The map sending $(u_1, u_2, u_3)$ to $(v_1/\|v_1\|, v_2/\|v_2\|, v_3/\|v_3\|)$ is a retraction $ \operatorname{GL}_n(\Bbb R) \to \operatorname{O}_n(\Bbb R)$ because the GS-process doesn't change an already orthogonal matrix. Now, define,

$$ {v_1}(t) = u_1 $$ $$ {v_2}(t) = u_2 - t\left(\frac{\langle u_2, v_1\rangle v_1}{\|v_1\|^2}\right) $$ $$ {v_3}(t) = u_3 - t\left(\frac{\langle u_3, v_1\rangle v_1}{\|v_1\|^2} + \frac{\langle u_3, v_2\rangle v_2}{\|v_2\|^2}\right) $$.

We define $F : \operatorname{GL}_n(\Bbb R) \times I \to \operatorname{GL}_n(\Bbb R)$, as,

$$F((u_1, u_2, u_3), t) = \left( \frac{v_1(t)}{(1-t)+t\|v_1\|}, \frac{v_2(t)}{(1-t)+t\|v_2\|}, \frac{v_3(t)}{(1-t)+t\|v_3\|} \right),$$ the matrix on the right hand side is invertible because if you write it in the $(u_1, u_2, u_3)$ basis, you will get an upper-triangle matrix whose diagonal entries are all non-zeroes.
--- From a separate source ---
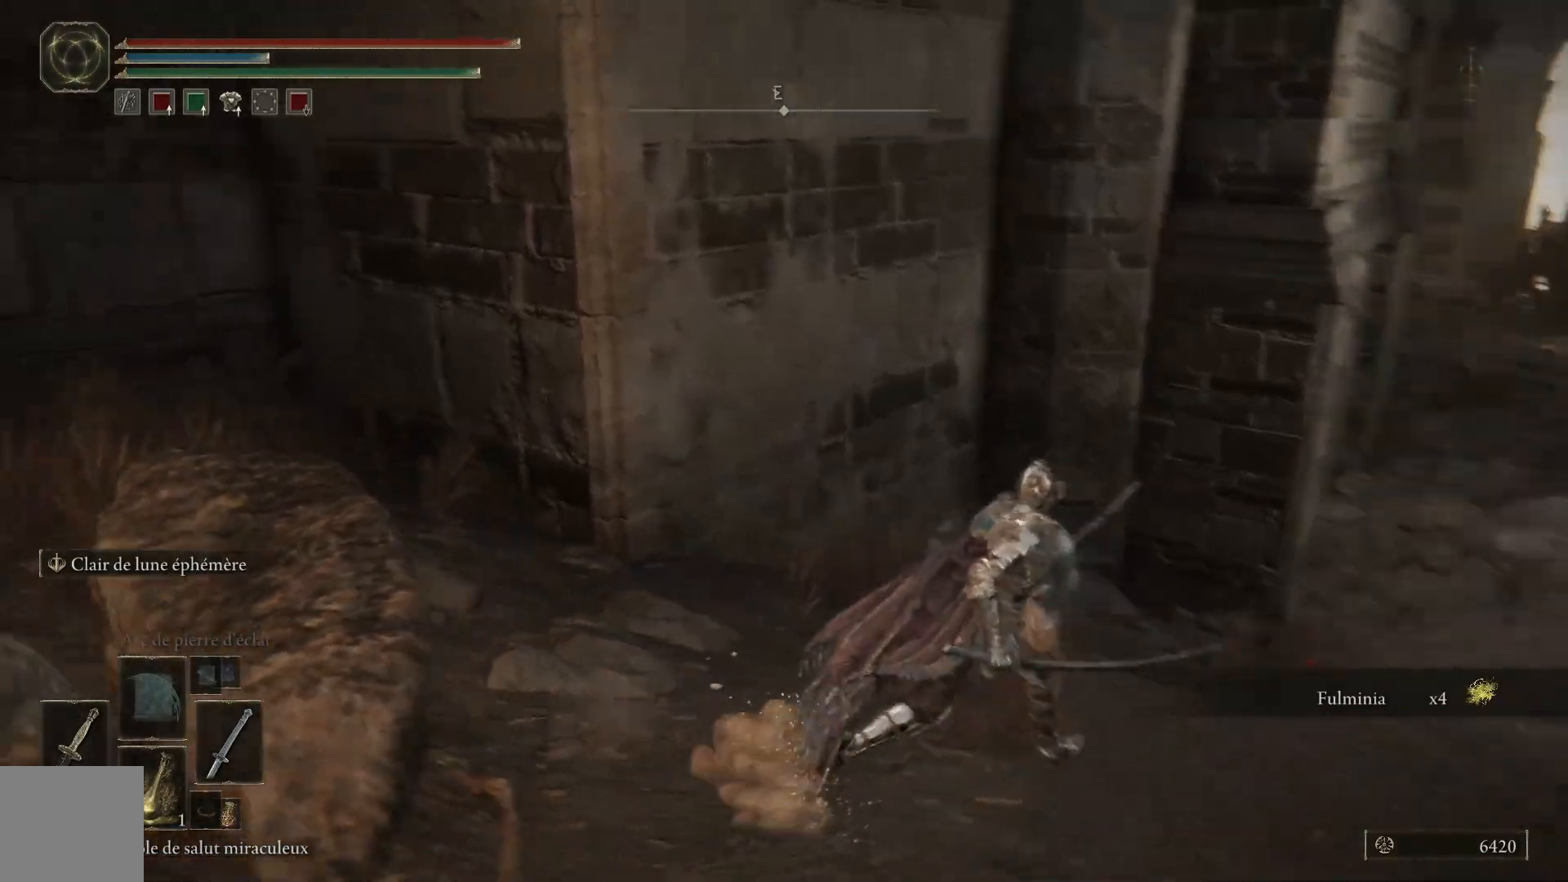
{"buttons": [], "left_stick": "down-right", "right_stick": "up-left", "events": [[117, "left_stick", "right"], [367, "right_stick", "up-left"], [483, "left_stick", "down-right"]]}
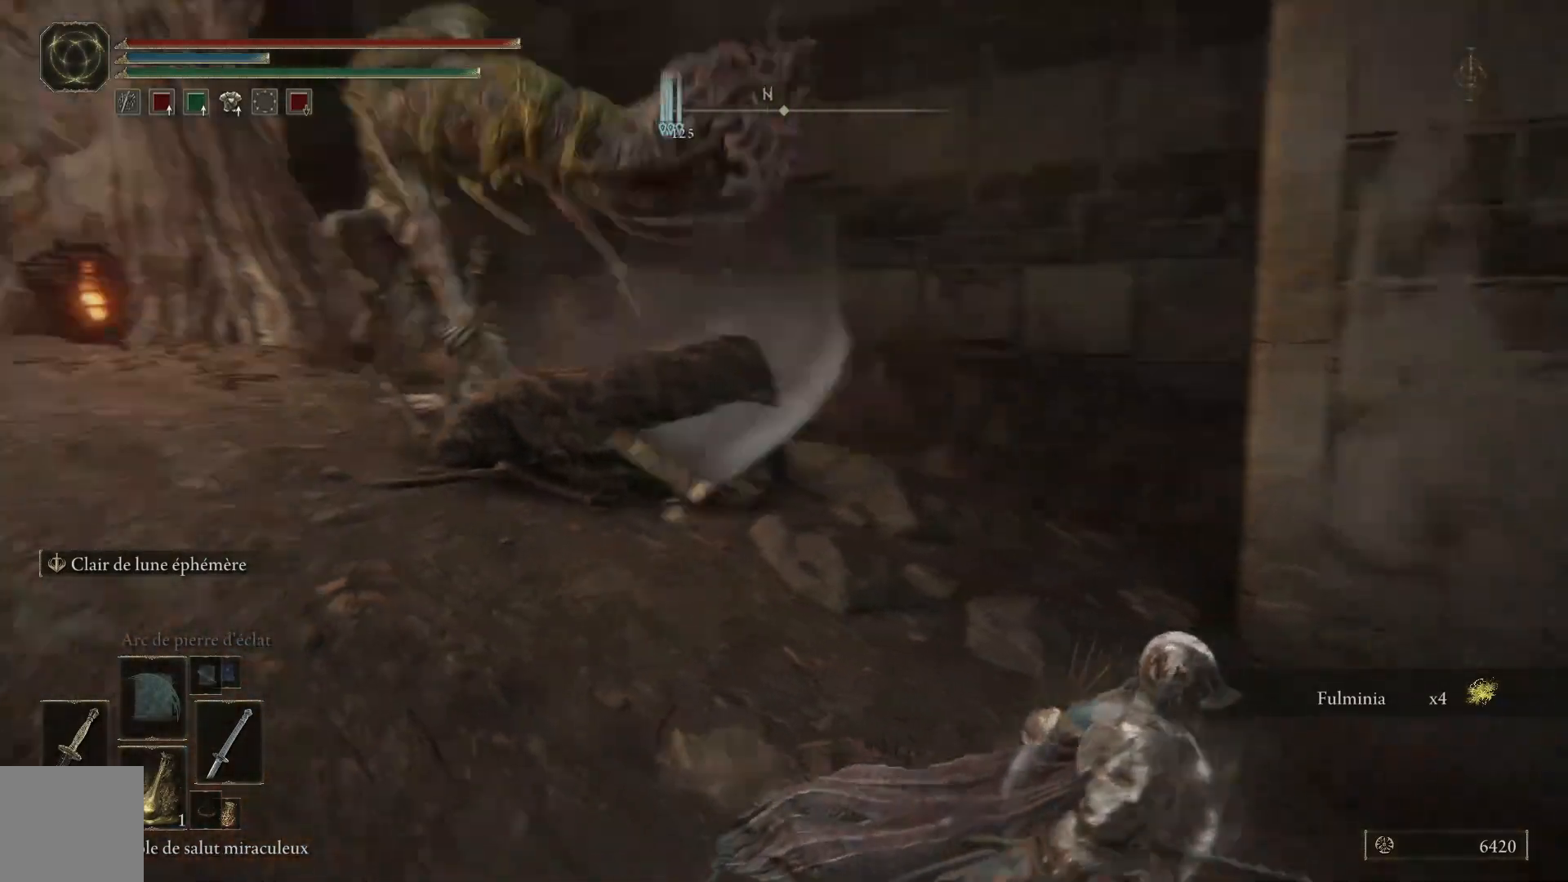
{"buttons": ["B"], "left_stick": "down", "right_stick": "center", "events": [[233, "right_stick", "center"], [350, "B", "down"], [433, "left_stick", "down"]]}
Check that, $$F((u_1, u_2, u_3), 0) = (u_1, u_2, u_3)$$ $$F((u_1, u_2, u_3), 1) = (v_1/\|v_1\|, v_2/\|v_2\|, v_3/\|v_3\|)$$ and for $A \in \operatorname{O}_n(\Bbb R)$, $$F(A, t) = A.$$

Thus, $F$ gives a deformation retraction from $\operatorname{GL}_n(\Bbb R)$ to $\operatorname{O}_n(\Bbb R)$.

This means that the inclusion map $\operatorname{O}_n(\Bbb R) \hookrightarrow \operatorname{GL}_n(\Bbb R)$ is a homotopy equivalence. Of course, it is also a group homomorphism. Now use this result.